Entries supplied below:

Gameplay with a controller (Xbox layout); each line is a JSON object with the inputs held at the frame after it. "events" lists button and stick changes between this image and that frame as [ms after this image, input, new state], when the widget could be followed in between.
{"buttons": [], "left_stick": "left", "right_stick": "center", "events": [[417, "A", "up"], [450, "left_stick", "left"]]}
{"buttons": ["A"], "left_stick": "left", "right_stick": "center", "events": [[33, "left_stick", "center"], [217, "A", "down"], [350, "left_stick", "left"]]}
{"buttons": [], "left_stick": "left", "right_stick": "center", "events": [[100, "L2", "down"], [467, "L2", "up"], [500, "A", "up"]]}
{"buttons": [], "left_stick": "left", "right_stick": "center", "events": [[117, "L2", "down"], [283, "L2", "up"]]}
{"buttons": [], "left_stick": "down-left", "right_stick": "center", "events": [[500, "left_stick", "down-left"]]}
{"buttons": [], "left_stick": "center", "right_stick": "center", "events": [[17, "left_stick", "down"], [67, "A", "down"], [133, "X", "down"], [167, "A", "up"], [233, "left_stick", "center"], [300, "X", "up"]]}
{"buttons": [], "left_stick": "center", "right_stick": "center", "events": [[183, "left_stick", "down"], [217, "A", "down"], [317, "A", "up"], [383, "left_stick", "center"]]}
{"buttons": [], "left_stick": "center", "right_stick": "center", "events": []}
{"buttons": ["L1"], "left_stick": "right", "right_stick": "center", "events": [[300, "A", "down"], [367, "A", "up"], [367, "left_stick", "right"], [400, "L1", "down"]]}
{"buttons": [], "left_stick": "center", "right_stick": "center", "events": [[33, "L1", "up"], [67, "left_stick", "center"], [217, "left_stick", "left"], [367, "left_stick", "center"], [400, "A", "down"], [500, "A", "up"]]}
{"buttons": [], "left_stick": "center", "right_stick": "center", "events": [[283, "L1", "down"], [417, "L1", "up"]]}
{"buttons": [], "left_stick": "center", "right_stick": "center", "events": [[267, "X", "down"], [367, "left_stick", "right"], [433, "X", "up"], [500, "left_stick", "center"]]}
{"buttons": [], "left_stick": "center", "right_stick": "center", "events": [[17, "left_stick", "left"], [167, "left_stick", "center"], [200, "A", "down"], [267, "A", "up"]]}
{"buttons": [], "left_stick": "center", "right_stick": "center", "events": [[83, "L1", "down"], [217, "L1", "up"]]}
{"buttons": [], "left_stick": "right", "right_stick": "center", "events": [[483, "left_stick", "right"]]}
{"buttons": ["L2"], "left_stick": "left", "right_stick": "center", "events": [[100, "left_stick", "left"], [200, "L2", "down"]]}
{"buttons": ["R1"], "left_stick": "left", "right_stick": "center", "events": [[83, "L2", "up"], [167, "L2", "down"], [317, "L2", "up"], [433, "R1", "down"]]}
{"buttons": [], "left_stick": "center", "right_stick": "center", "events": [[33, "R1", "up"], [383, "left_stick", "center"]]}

End of Entries supplied.

Task prompt: Repeat all the data, every line exactly.

Result of this task:
Gameplay with a controller (Xbox layout); each line is a JSON object with the inputs held at the frame after it. "events" lists button and stick changes between this image and that frame as [ms after this image, input, new state], when the widget could be followed in between.
{"buttons": [], "left_stick": "left", "right_stick": "center", "events": [[417, "A", "up"], [450, "left_stick", "left"]]}
{"buttons": ["A"], "left_stick": "left", "right_stick": "center", "events": [[33, "left_stick", "center"], [217, "A", "down"], [350, "left_stick", "left"]]}
{"buttons": [], "left_stick": "left", "right_stick": "center", "events": [[100, "L2", "down"], [467, "L2", "up"], [500, "A", "up"]]}
{"buttons": [], "left_stick": "left", "right_stick": "center", "events": [[117, "L2", "down"], [283, "L2", "up"]]}
{"buttons": [], "left_stick": "down-left", "right_stick": "center", "events": [[500, "left_stick", "down-left"]]}
{"buttons": [], "left_stick": "center", "right_stick": "center", "events": [[17, "left_stick", "down"], [67, "A", "down"], [133, "X", "down"], [167, "A", "up"], [233, "left_stick", "center"], [300, "X", "up"]]}
{"buttons": [], "left_stick": "center", "right_stick": "center", "events": [[183, "left_stick", "down"], [217, "A", "down"], [317, "A", "up"], [383, "left_stick", "center"]]}
{"buttons": [], "left_stick": "center", "right_stick": "center", "events": []}
{"buttons": ["L1"], "left_stick": "right", "right_stick": "center", "events": [[300, "A", "down"], [367, "A", "up"], [367, "left_stick", "right"], [400, "L1", "down"]]}
{"buttons": [], "left_stick": "center", "right_stick": "center", "events": [[33, "L1", "up"], [67, "left_stick", "center"], [217, "left_stick", "left"], [367, "left_stick", "center"], [400, "A", "down"], [500, "A", "up"]]}
{"buttons": [], "left_stick": "center", "right_stick": "center", "events": [[283, "L1", "down"], [417, "L1", "up"]]}
{"buttons": [], "left_stick": "center", "right_stick": "center", "events": [[267, "X", "down"], [367, "left_stick", "right"], [433, "X", "up"], [500, "left_stick", "center"]]}
{"buttons": [], "left_stick": "center", "right_stick": "center", "events": [[17, "left_stick", "left"], [167, "left_stick", "center"], [200, "A", "down"], [267, "A", "up"]]}
{"buttons": [], "left_stick": "center", "right_stick": "center", "events": [[83, "L1", "down"], [217, "L1", "up"]]}
{"buttons": [], "left_stick": "right", "right_stick": "center", "events": [[483, "left_stick", "right"]]}
{"buttons": ["L2"], "left_stick": "left", "right_stick": "center", "events": [[100, "left_stick", "left"], [200, "L2", "down"]]}
{"buttons": ["R1"], "left_stick": "left", "right_stick": "center", "events": [[83, "L2", "up"], [167, "L2", "down"], [317, "L2", "up"], [433, "R1", "down"]]}
{"buttons": [], "left_stick": "center", "right_stick": "center", "events": [[33, "R1", "up"], [383, "left_stick", "center"]]}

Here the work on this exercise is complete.